Overall, the accuracy of our bus arrival time prediction system is very good. The accuracy reaches 76% in peak hours and 85% to 90% in nonpeak hours because our prediction system exchanges data on buses directly between bus stations. Then, bus stations can calculate and analyze the bus arrival times according to these data and traffic conditions.

4.2. Amount of Messages Transmitted to Server

In traditional prediction systems, the data on buses and traffic conditions are sent to a centralized server at any time. This action produces a large number of messages to transmit those data and consumes a large bandwidth. The centralized server must receive many messages and analyze them, and hence the centralized server experiences heavy loading.

However, in our bus arrival time prediction system, the data on buses and traffic conditions are analyzed and sent at night when buses are out of service, and the arrival time is predicted by bus stations according to real-time data. The centralized server in our prediction system is not responsible for real-time prediction. Therefore, the arrival time prediction is not affected by the loading of the centralized server. Figure 4 presents the number of messages sent to the centralized server.

Figure 4 illustrates that traditional systems transmit data collected from buses at any time when buses are in operation. Therefore, many messages are transmitted to the centralized server simultaneously. However, because the centralized server also needs to calculate the predicted arrival time of buses, there is substantial system overhead in the centralized server. Similarly, the performance of the prediction arrival time is affected by the system overhead of the centralized server.

Our system does not transmit data collected during the day, and thus bus stations need to be responsible for predicting arrival time. Collected data are transmitted to the centralized server at night because the centralized server is only responsible for storing these data and comprehensively analyzing them for the bus department’s reference. In this manner, the number of messages transmitted to the centralized server is decreased considerably, the system overhead of the centralized server is also decreased, and bus stations can calculate the arrival time of buses in real time.

5. Conclusions and Future Work

Existing arrival time prediction systems do not provide passengers with information about whether their buses will depart or arrive soon because of their low accuracy and limited deployment. For passengers, the arrival time of buses is important because passengers can decide whether they should wait for the next bus or choose other means of public transportation.

This study develops a bus arrival time prediction system that combines a P2P overlay network and WSN. The data obtained at bus stations and from sensors for buses are used to accurately predict arrival time. Data collected from each bus are logged into the system and used to optimize the courses and frequency of buses. Bus routes and schedules can be optimized to meet the actual needs of passengers according to data collected from bus stations. The proposed system can reduce costs and increase revenue for bus departments as well as improving passenger satisfaction.

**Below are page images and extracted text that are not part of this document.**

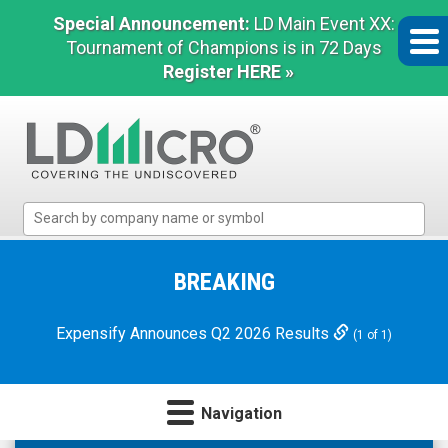
Special Announcement:
LD Main Event XX:
Tournament of Champions is in 72 Days
Register HERE »
LD
Micro
Index:
The
BREAKING
Benchmark
In
Expensify Announces Q2 2026 Results
(1 of 1)
Microcap
Navigation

The experimental results demonstrate that our bus arrival time prediction system can achieve high accuracy using real-time exchange of data and traffic conditions between bus stations. Furthermore, the experimental results demonstrate that our prediction system can decrease the system overhead of the centralized server considerably. The arrival time was predicted by bus stations according to the real-time data they received.

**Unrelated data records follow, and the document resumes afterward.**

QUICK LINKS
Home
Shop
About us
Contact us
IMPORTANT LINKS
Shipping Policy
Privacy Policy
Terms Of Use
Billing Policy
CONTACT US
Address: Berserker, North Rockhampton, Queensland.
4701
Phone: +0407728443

With the advance of microfabrication technology and the development of wireless transmission technology, WSNs have been used in a wide range of applications. WSNs can also be used in electronic toll collection, traffic, and road information applications to improve safety, convenience, and efficiency. The investment trends of advanced countries indicate that telematics will be an increasingly used wireless technology.

Conflict of Interests

The authors declare that there is no conflict of interests regarding the publication of this paper.